"I'm forgetting to tell you," cried Crillon, "that they had news of your regiment a few days ago. Little Mélusson's had his head blown to bits in an attack. Here, y'know; he was a softy and an idler. Well, he was attacking like a devil. War remakes men like that!"
"Termite?" I asked.
"Ah, yes! Termite the poacher! Why it's a long time since they haven't seen him. Disappeared, it seems. S'pose he's killed."
Then he talks to me of this place. Brisbille, for instance, always the same, a Socialist and a scandal.
"There's him," says Crillon, "and that dangerous chap Eudo as well, with his notorient civilities. Would you believe it, they've not been able to pinch him for his spying proclensities! Nothing in his past life, nothing in his conductions, nothing in his expensiture, nothing to find fault with. Mustn't he be a deep one?"
I presume to think—suppose it was all untrue? Yet it seemed a formidable task to upset on the spot one of the oldest and most deeply rooted creeds in our town. But I risk it. "Perhaps he's innocent."
Crillon jumps, and shouts, "What! You suspect him of being innocent!" His face is convulsed and he explodes with an enormous laugh, a laugh irresistible as a tidal wave, the laugh of all!
"Talking about Termite," says Crillon a moment later, "it seems it wasn't him that did the poaching."
The military convalescents are leaving the tavern.

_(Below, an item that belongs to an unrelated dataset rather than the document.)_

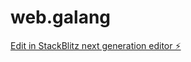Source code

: # web.galang

[Edit in StackBlitz next generation editor ⚡️](https://stackblitz.com/~/github.com/Baruncah1724/web.galang)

Crillon watches them go away with their parallel movements and their sticks.
"Yes, there's wounded here and there's dead there!" he says; "all those who hadn't got a privilential situation! Ah, la, la! The poor devils, when you think of it, eh, what they must have suffered! And at this moment, all the time, there's some dying. And we stand it very well, an' hardly think of it. They didn't need to kill so many, that's certain—there's been faults and blunders, as everybody knows of. But fortunately," he adds, with animation, putting on my shoulder the hand that is big as a young animal, "the soldiers' deaths and the chief's blunders, that'll all disappear one fine day, melted away and forgotten in the glory of the victorious Commander!"